For a guy who was crucified for standing pat, he’s still sitting up straight.
“We had some deals that were intriguing but it didn’t cross the line for us,” A.J. Preller said.
The Padres’ general manager was holding court, justifying why he held on to his underachieving players.
While most thought Preller would go all swap meet at the trading deadline, he decided keeping this bunch was keen. I disagree, as did others making a living second-guessing folks who probably know better.
But at first blush, Preller isn’t ticked that the clock wound down without a significant move.
He decided getting prospects was for others. He decided shedding bloated contracts for financial flexibility wasn’t worth it.
My two cents says otherwise. So I can’t wait either to see how Preller escapes the corner he’s painted the organization into.
“I still like the core pieces that we have,” said Preller, his piercing blue eyes matching San Diego’s stunning sky. “A lot of players didn’t have career, normal years and that’s why we are where we are.”
The Padres have settled into fourth place in the NL West, similar to someone plopping a towel on a crowded Mission Beach closer to the parking lot than the ocean.
It’s not the view Preller prefers. But like another GM from these parts sharing Preller’s initials once said, it is what it is.
“Obviously we would have loved to see a healthy Wil Myers all year,” he said of his outfielder with the wrecked wrist. “And for others to do what is on the back of their baseball cards.”
Preller’s calling card transformed from bold to not-so-beautiful. The one-time rock star was relegated to a Las Vegas lounge act, playing songs few want to hear.
But Preller reminds that Rome wasn’t build in an afternoon and the Padres’ transformation from folly to fantastic isn’t a quick fix.
“(The owners) have been very supportive,” Preller said. “They understand when we came in here last year that it was a deal where I don’t think anybody said, ‘Hey, this team was 10 minutes away from being a dynasty’ or anything like that. There was worked that needed to be done. You’re not going to make 10 moves and be set for the next 10 years.”
But the Padres 15 minutes of fame flamed out before the first summer barbecue was lit.
Matt Kemp had one home run in the opening nine weeks, the pitching and defense was seemingly caught in traffic and manager Bud Black was shoved out the door.

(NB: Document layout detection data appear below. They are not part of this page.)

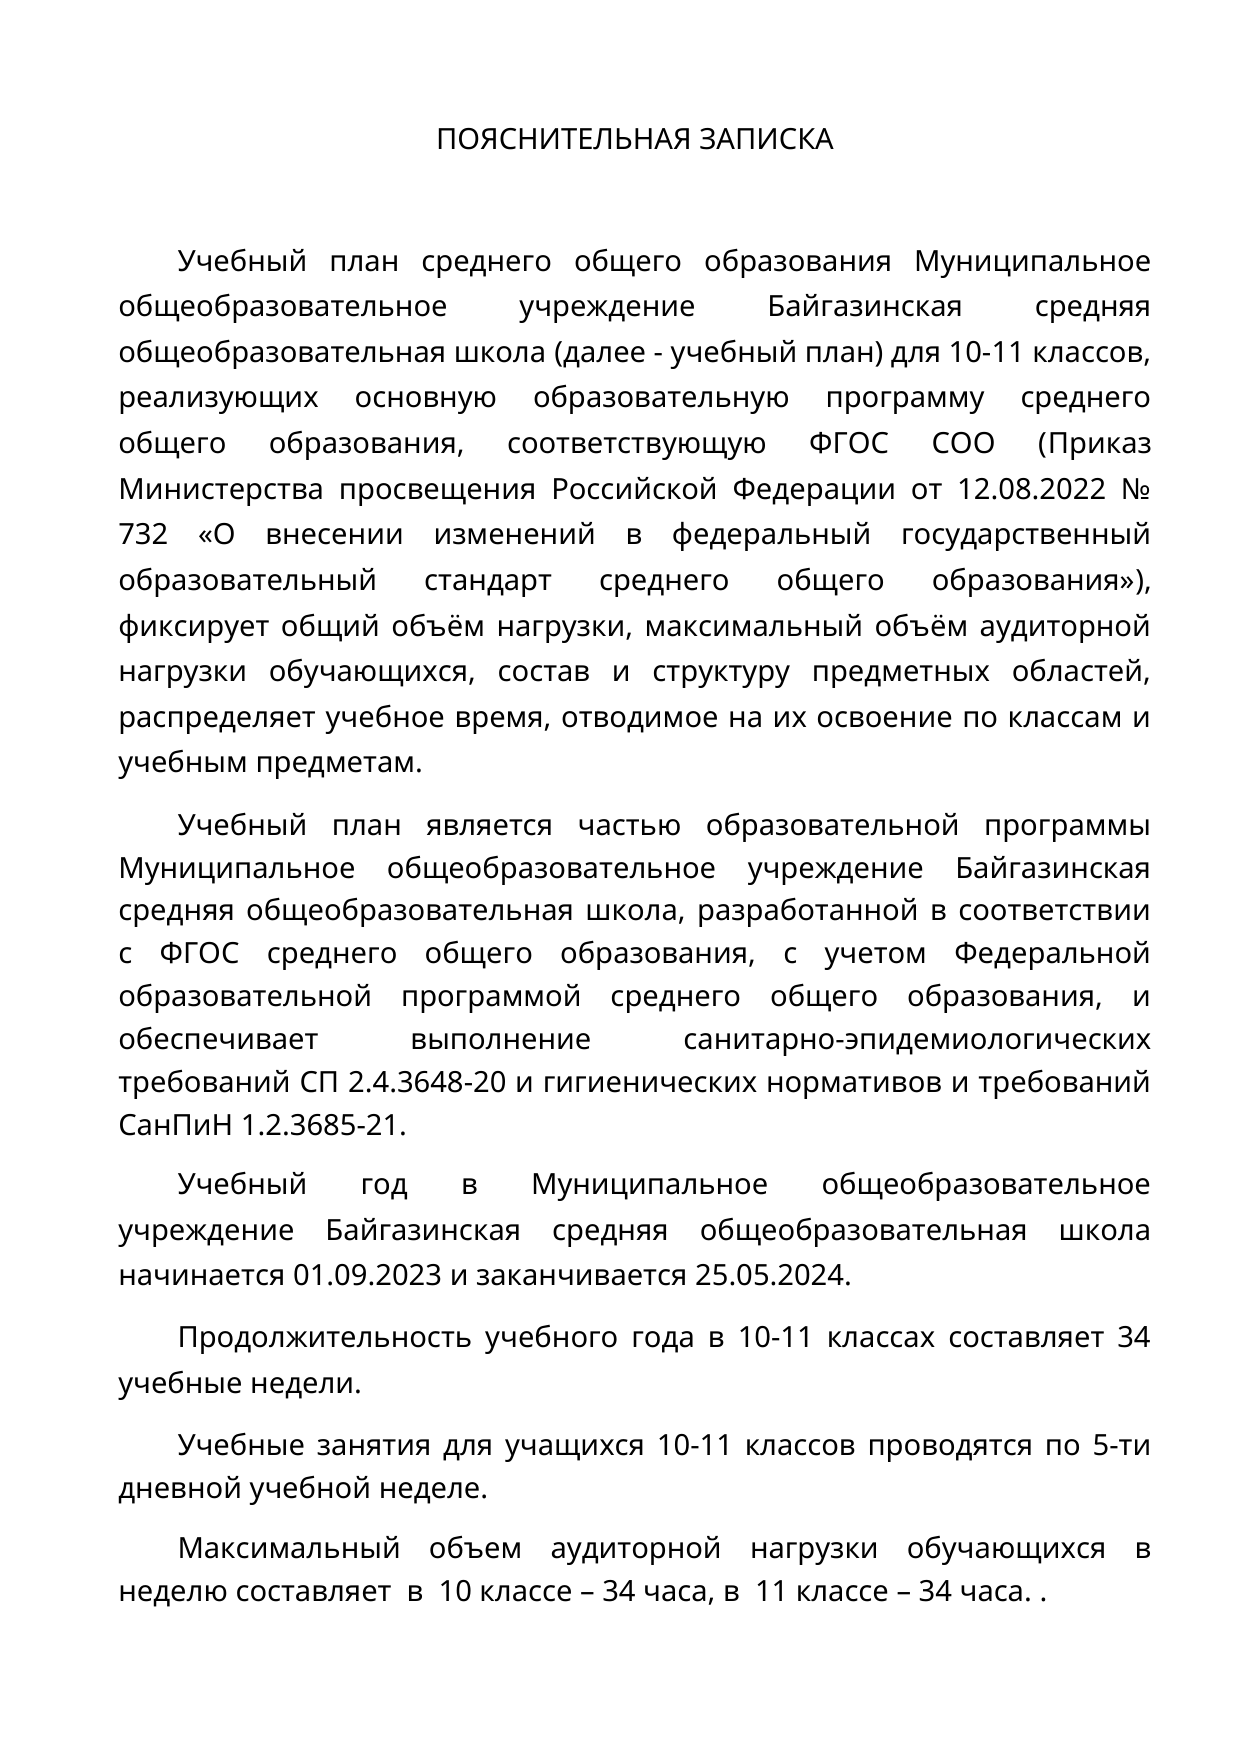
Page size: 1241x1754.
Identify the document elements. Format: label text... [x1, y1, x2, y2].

text Учебные занятия для учащихся 10-11 классов проводятся по 5-ти дневной учебной неделе. [118, 1425, 1152, 1507]
text Учебный план является частью образовательной программы Муниципальное общеобразовательное учреждение Байгазинская средняя общеобразовательная школа, разработанной в соответствии с ФГОС среднего общего образования, с учетом Федеральной образовательной программой среднего общего образования, и обеспечивает выполнение санитарно-эпидемиологических требований СП 2.4.3648-20 и гигиенических нормативов и требований СанПиН 1.2.3685-21. [118, 804, 1152, 1143]
text Продолжительность учебного года в 10-11 классах составляет 34 учебные недели. [118, 1317, 1152, 1402]
text Учебный год в Муниципальное общеобразовательное учреждение Байгазинская средняя общеобразовательная школа начинается 01.09.2023 и заканчивается 25.05.2024. [118, 1163, 1152, 1294]
text Учебный план среднего общего образования Муниципальное общеобразовательное учреждение Байгазинская средняя общеобразовательная школа (далее - учебный план) для 10-11 классов, реализующих основную образовательную программу среднего общего образования, соответствующую ФГОС СОО (Приказ Министерства просвещения Российской Федерации от 12.08.2022 № 732 «О внесении изменений в федеральный государственный образовательный стандарт среднего общего образования»), фиксирует общий объём нагрузки, максимальный объём аудиторной нагрузки обучающихся, состав и структуру предметных областей, распределяет учебное время, отводимое на их освоение по классам и учебным предметам. [118, 240, 1152, 781]
text ПОЯСНИТЕЛЬНАЯ ЗАПИСКА [118, 118, 1152, 158]
text Максимальный объем аудиторной нагрузки обучающихся в неделю составляет в 10 классе – 34 часа, в 11 классе – 34 часа. . [118, 1527, 1152, 1609]
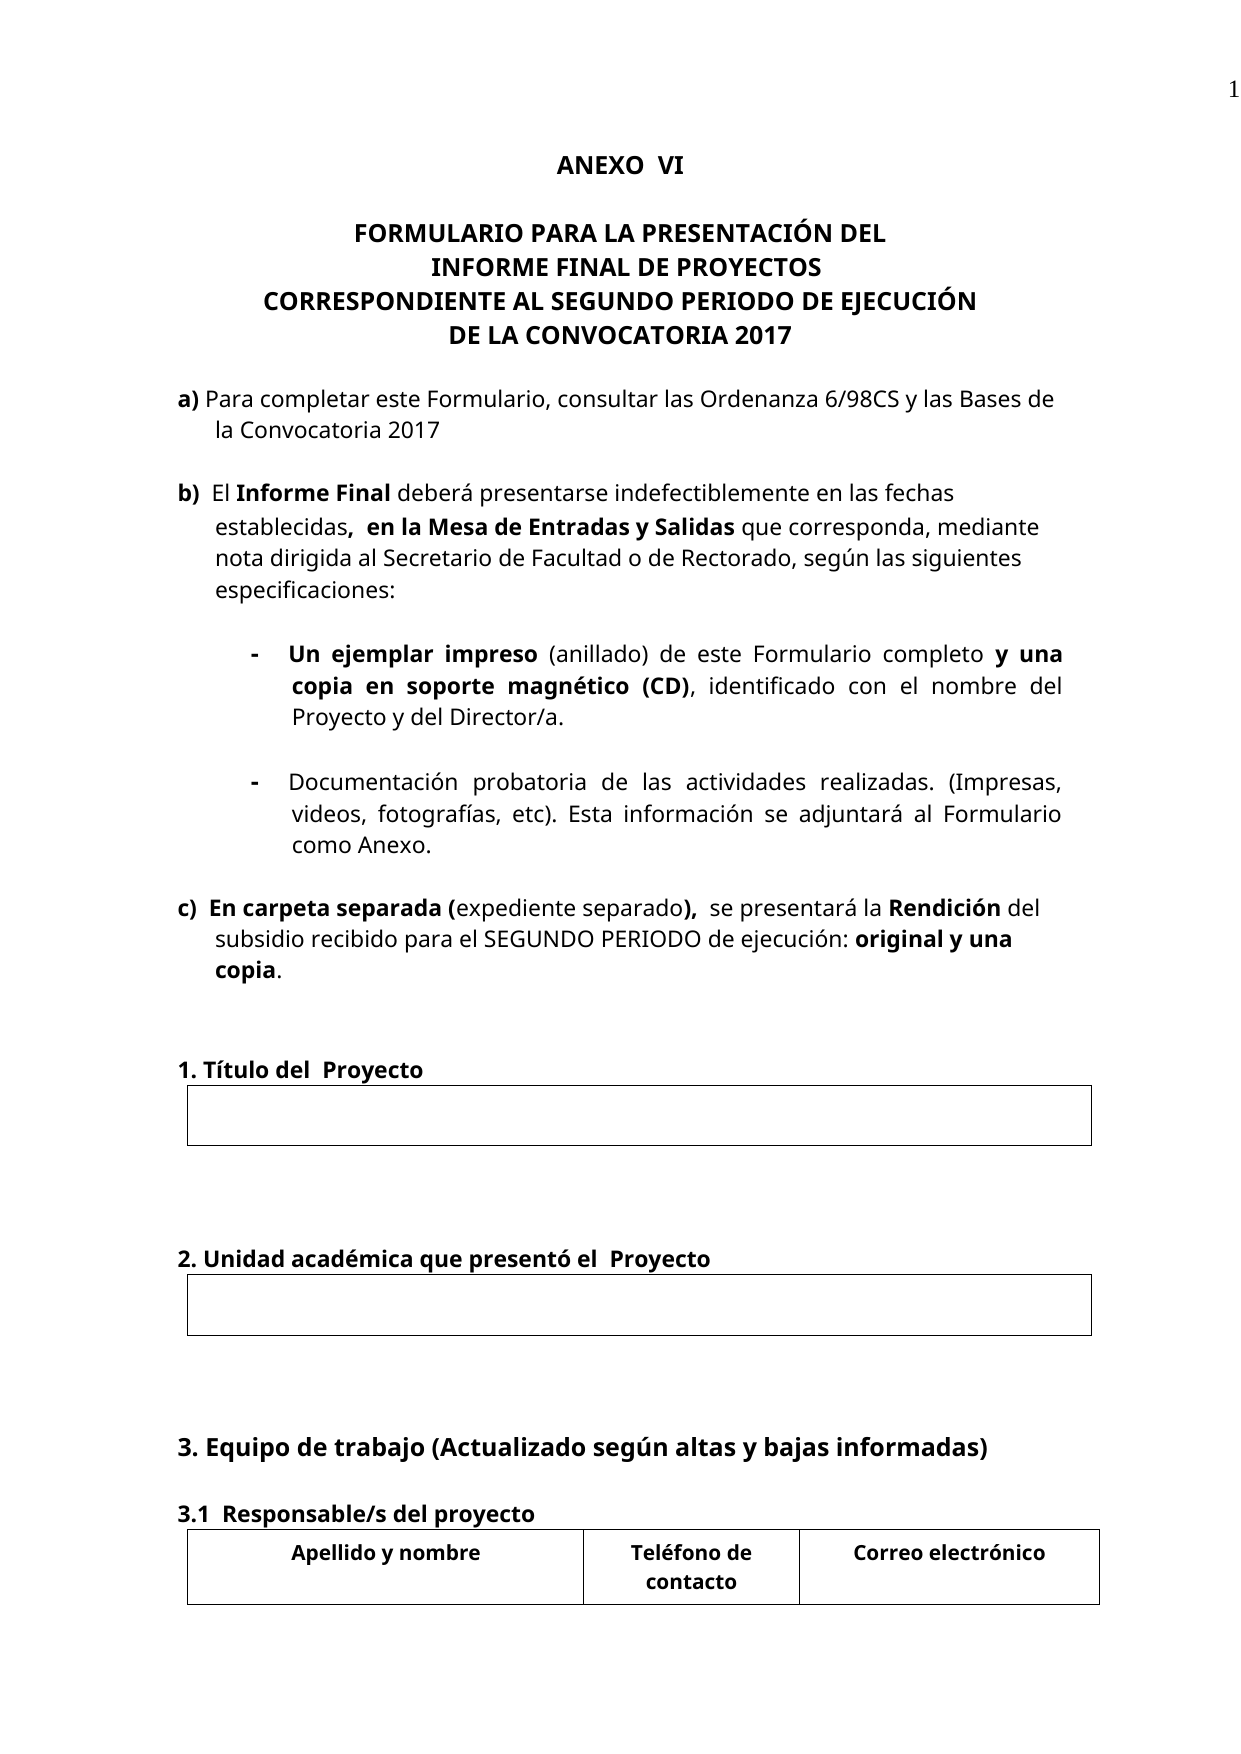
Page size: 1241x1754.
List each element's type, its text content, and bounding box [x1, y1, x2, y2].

text FORMULARIO PARA LA PRESENTACIÓN DEL [177, 216, 1063, 250]
table_header [188, 1275, 1091, 1335]
text 1. Título del Proyecto [177, 1053, 1063, 1085]
list Documentación probatoria de las actividades realizadas. (Impresas, videos, fotografías, etc). Esta información se adjuntará al Formulario como Anexo. [251, 764, 1063, 860]
text CORRESPONDIENTE AL SEGUNDO PERIODO DE EJECUCIÓN [177, 284, 1063, 318]
table_header Apellido y nombre [188, 1530, 583, 1604]
text c) En carpeta separada (expediente separado), se presentará la Rendición del subsidio recibido para el SEGUNDO PERIODO de ejecución: original y una copia. [177, 892, 1063, 985]
table_header [188, 1086, 1091, 1145]
text 3.1 Responsable/s del proyecto [177, 1498, 1063, 1529]
table_header Correo electrónico [800, 1530, 1099, 1604]
text ANEXO VI [177, 148, 1063, 182]
text 3. Equipo de trabajo (Actualizado según altas y bajas informadas) [177, 1430, 1063, 1464]
text a) Para completar este Formulario, consultar las Ordenanza 6/98CS y las Bases de la Convocatoria 2017 [177, 383, 1063, 446]
list Un ejemplar impreso (anillado) de este Formulario completo y una copia en soporte magnético (CD), identificado con el nombre del Proyecto y del Director/a. [251, 636, 1063, 733]
text DE LA CONVOCATORIA 2017 [177, 318, 1063, 352]
text 2. Unidad académica que presentó el Proyecto [177, 1243, 1063, 1274]
table_header Teléfono de contacto [584, 1530, 799, 1604]
text INFORME FINAL DE PROYECTOS [177, 250, 1063, 284]
text b) El Informe Final deberá presentarse indefectiblemente en las fechas establecidas, en la Mesa de Entradas y Salidas que corresponda, mediante nota dirigida al Secretario de Facultad o de Rectorado, según las siguientes especificaciones: [177, 477, 1063, 605]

“I don’t want to put the pressure on him, like as Matt Kemp goes the Padres go,” Preller said. “But every team’s 3-4-5 guys, your big players, your elite players, have to play like elite players. We’ve seen it in stretches and we got to find a way to see it more consistently.”
Not much to ask from Kemp, who’ll bank $72 million over the next four years.
James Shields? He was touted as an ace and was paid accordingly. But he’s known as Five-Frame James in the press box as his next complete game will be his first this season.
“For whatever reason this year he has struggled keeping the ball in the ballpark, struggled against left-handed hitters for the first time in career,” Preller said. “He’s thrown a lot in the last year, including the postseason with Kansas City.”
“Look at pitchers who’ve done that before and it catches up with you the next year. He would never say that because he is such a competitor. But I think James has brought a lot of the things that we want to the table.”
It’s what he hauls to his ATM which is noteworthy: $63 million through 2018.
For a club which once stared at payroll like Donald Trump does a mirror, that’s key.
But the new Padres aren’t the old Padres even if looking the part. Unless substitute manager Pat Murphy has some magic in his cap, the local nine is sprinting toward its fifth straight losing season.
Then there’s Justin Upton, the one Upton that hits and hustles. He’s soon a free agent, likely to command a $120-140 million contract.
That neighborhood, considering the club’s other obligations, is too rich for the Padres. Or is it?
“You get to the offseason and that’s when you really lay it out and say, ‘Here is our budget, here are the options that are available,'” Preller said. “He definitely will be one of the options we talk about. He’s made a positive impression here.”
So has Preller, even if sporting the scars baseball gods deliver after chuckling at those winning the offseason.
“There is definitely an excitement level and an attendance increase,” Preller said. “But ultimately the fans and everybody wants to see a winning team. That is how you are judged. Did you win or lose and did you do that over a period of time?”
“That is what we are trying to get built, a consistent winner.”
Preller swears the foundation was laid. Like others, we can’t wait to see the finishing touches.